Wise consistently delivers the tightest spread on EUR to AOA, typically within 0.4-0.7% of the interbank rate, though delivery to Angola often routes via partner payout networks rather than direct bank deposit. Remitly and WorldRemit add 1.5-3% on top of the mid-market rate but offer faster cash pickup and mobile wallet options. Revolut covers EUR to AOA on its Premium tier with weekday spreads near 0.5%, jumping to 1.5% on weekends. Compared to a German bank's typical 4-6% markup, digital providers deliver 3-5% more AOA per euro — on a €2,000 transfer, that translates to 80,000-100,000 AOA extra in the recipient's hands.
Instant transfers funded by debit card or Apple Pay typically settle within minutes to a few hours but carry a premium of 0.5-1.5%. Standard SEPA-funded transfers via Wise or Remitly land in 1-2 business days at the lowest cost. Bank SWIFT wires take 3-5 business days, occasionally stretching to 7 days due to compliance screening on AOA-denominated payments. For non-urgent transfers above €1,000, the economy tier saves 1-2% — meaningful on larger sums — while urgent transfers under €500 justify paying for instant settlement.
The two dominant payout banks are Banco Angolano de Investimentos (BAI) and Banco de Fomento Angola (BFA), which together cover the majority of digital provider payout networks across Luanda, Benguela, and Huambo. Mobile wallet options like Multicaixa Express are expanding, allowing instant credit to a recipient's phone-linked account, particularly useful for recipients outside major urban centers. Remittances play an important role in Angola's economy, supporting household consumption and small business liquidity, which is why payout infrastructure has improved sharply since 2023 with same-day credit now standard at BAI and BFA branches.
Standard banking regulations apply for sending from Germany to Angola: transfers above €12,500 must be reported under German Außenwirtschaftsverordnung (AWV) rules, though no tax is levied on the sender for personal remittances. On the receiving side, Angola's central bank (BNA) requires recipients to provide ID for amounts exceeding the equivalent of approximately USD 5,000, and KYC documentation is standard across all licensed providers. Personal remittances to family members are not subject to Angolan income tax, but commercial payments above USD 10,000 may trigger reporting requirements.

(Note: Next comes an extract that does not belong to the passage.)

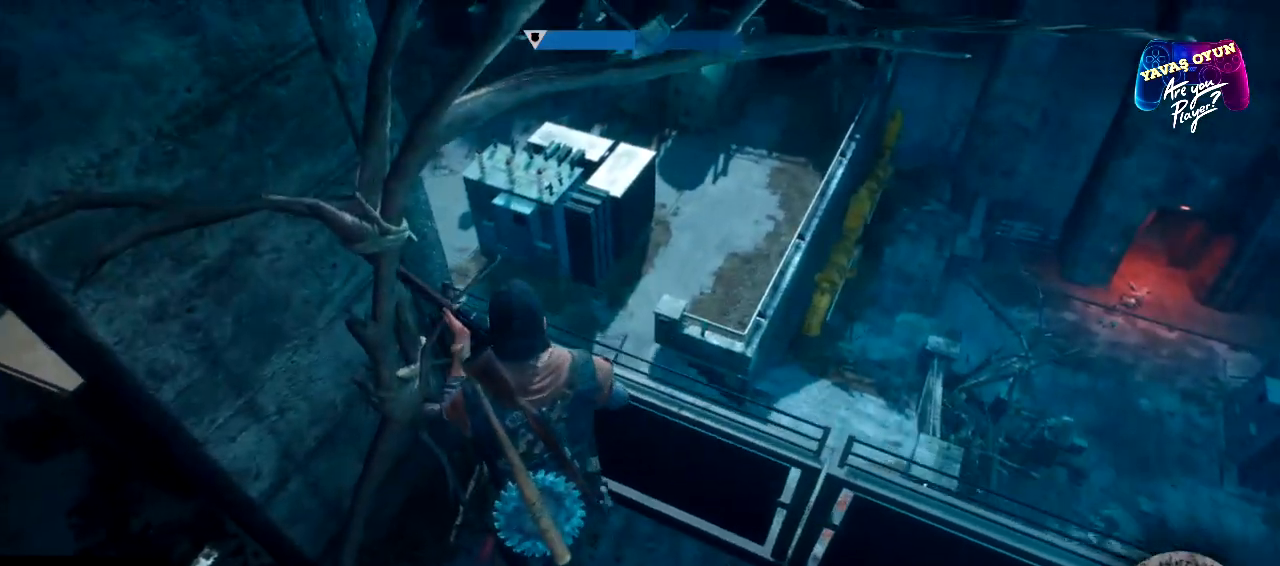
{"buttons": [], "left_stick": "center", "right_stick": "right", "events": [[250, "left_stick", "center"], [283, "right_stick", "right"]]}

EUR/AOA volatility runs at 8-12% annually, with the kwanza historically weakening against the euro by 5-15% per year. Sending on Tuesday through Thursday between 09:00-15:00 CET captures peak interbank liquidity and tighter spreads, often 0.2-0.4% better than weekend rates. Setting rate alerts with Wise or Revolut allows you to time transfers above €1,500 when EUR/AOA moves favorably by 1-2%, capturing an extra 15,000-30,000 AOA on a €1,000 transfer. For amounts above €5,000, splitting into two transfers a week apart hedges against single-day rate volatility.